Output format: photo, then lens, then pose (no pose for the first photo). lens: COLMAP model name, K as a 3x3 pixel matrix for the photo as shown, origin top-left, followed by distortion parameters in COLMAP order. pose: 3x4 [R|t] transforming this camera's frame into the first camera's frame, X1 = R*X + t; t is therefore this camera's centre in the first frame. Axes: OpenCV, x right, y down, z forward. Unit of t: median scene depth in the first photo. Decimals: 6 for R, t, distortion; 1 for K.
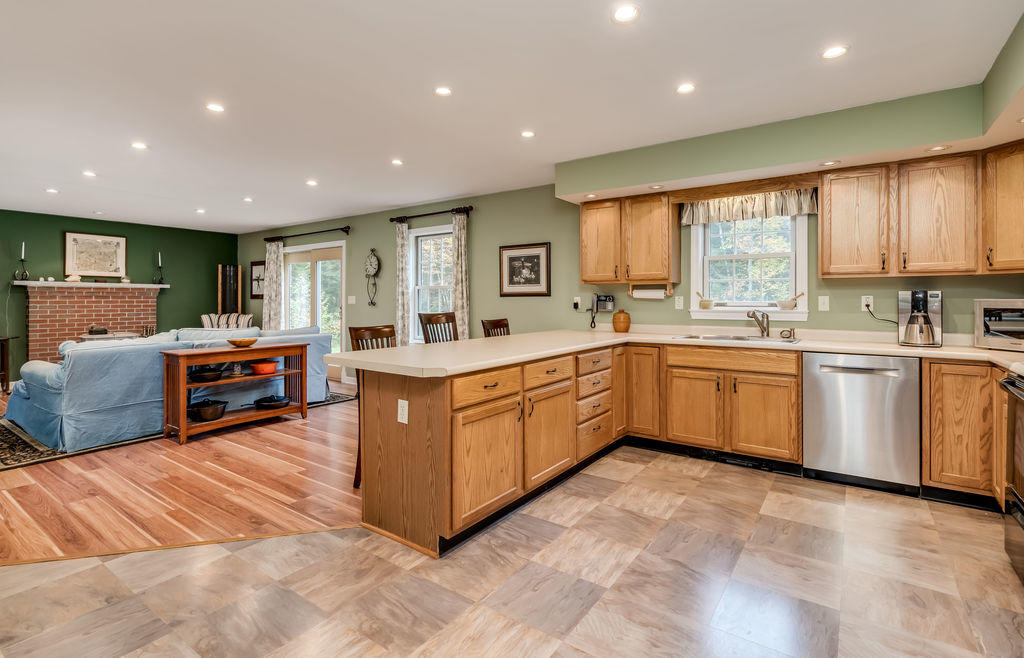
lens RADIAL K [[488.9, 0, 497.4], [0, 488.9, 300.2], [0, 0, 1]] dist [-0.004588, 0.000685]
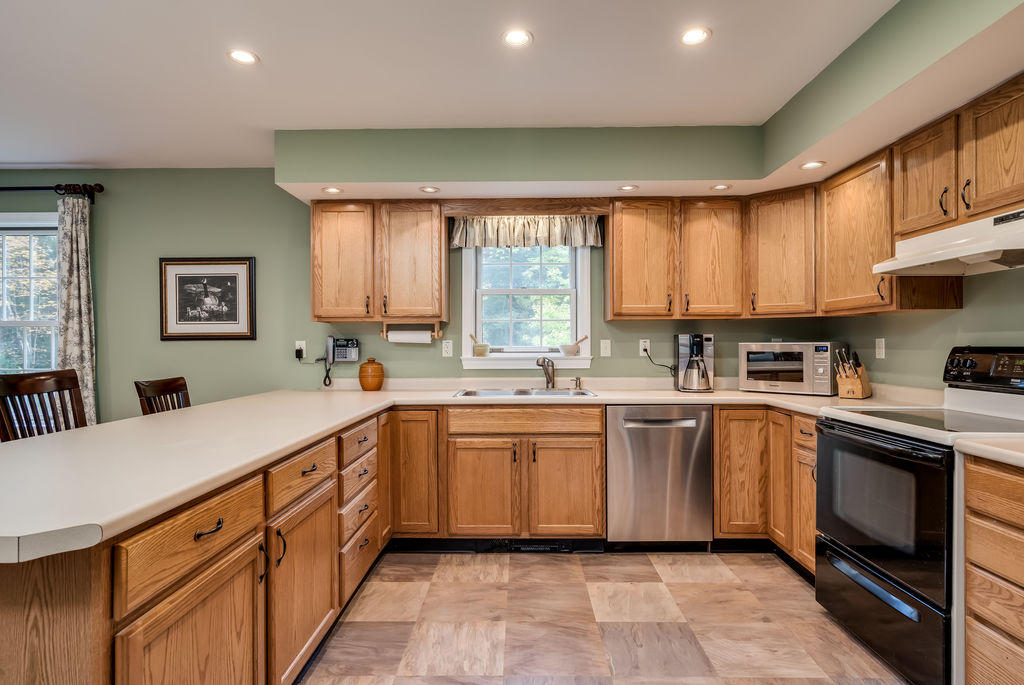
lens RADIAL K [[554.6, 0, 514.9], [0, 554.6, 343.1], [0, 0, 1]] dist [0.004331, 0.001726]
pose [[0.814140, -0.001542, 0.580667, -0.055437], [0.004307, 0.999985, -0.003382, 0.000111], [-0.580653, 0.005254, 0.814134, 0.267280]]
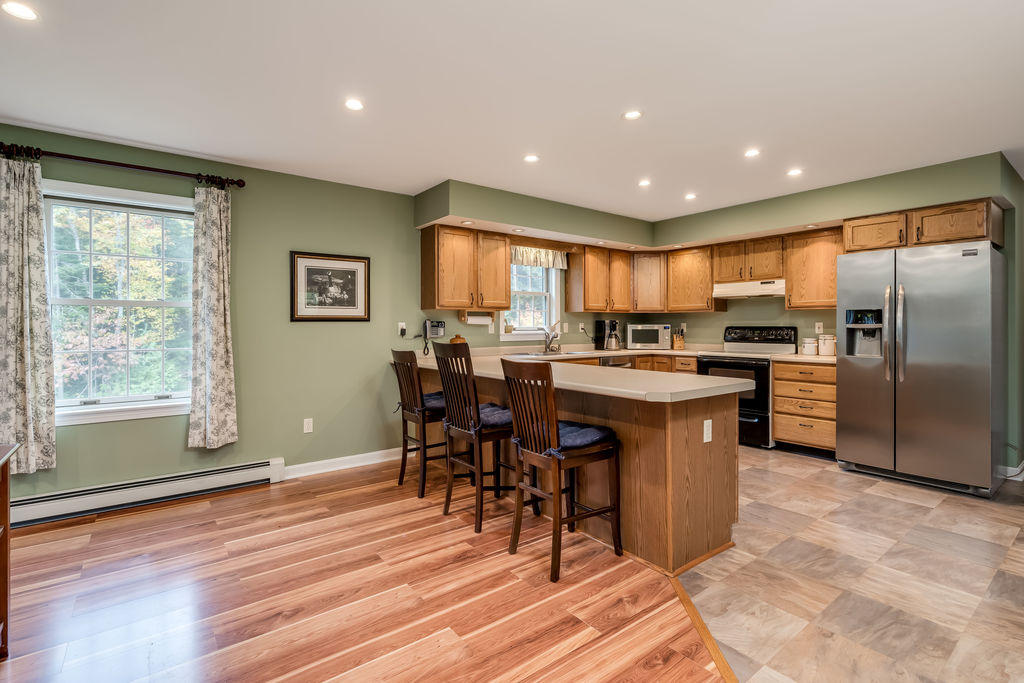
lens RADIAL K [[483.5, 0, 507.9], [0, 483.5, 323.9], [0, 0, 1]] dist [-0.004442, 0.000606]
pose [[0.278605, 0.003499, 0.960400, -0.861625], [0.003579, 0.999983, -0.004682, 0.000826], [-0.960399, 0.004741, 0.278587, 0.740518]]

*Exercise objective*.
With the pictures stripped out, return each record word for word.

*Output*.
Output format: photo, then lens, then pose (no pose for the first photo). lens: COLMAP model name, K as a 3x3 pixel matrix for the photo as shown, origin top-left, followed by distortion parameters in COLMAP order. pose: 3x4 [R|t] transforming this camera's frame into the first camera's frame, X1 = R*X + t; t is therefore this camera's centre in the first frame. Axes: OpenCV, x right, y down, z forward. Unit of t: median scene depth in the first photo. Decimals: 6 for R, t, distortion; 1 for K.
lens RADIAL K [[488.9, 0, 497.4], [0, 488.9, 300.2], [0, 0, 1]] dist [-0.004588, 0.000685]
lens RADIAL K [[554.6, 0, 514.9], [0, 554.6, 343.1], [0, 0, 1]] dist [0.004331, 0.001726]
pose [[0.814140, -0.001542, 0.580667, -0.055437], [0.004307, 0.999985, -0.003382, 0.000111], [-0.580653, 0.005254, 0.814134, 0.267280]]
lens RADIAL K [[483.5, 0, 507.9], [0, 483.5, 323.9], [0, 0, 1]] dist [-0.004442, 0.000606]
pose [[0.278605, 0.003499, 0.960400, -0.861625], [0.003579, 0.999983, -0.004682, 0.000826], [-0.960399, 0.004741, 0.278587, 0.740518]]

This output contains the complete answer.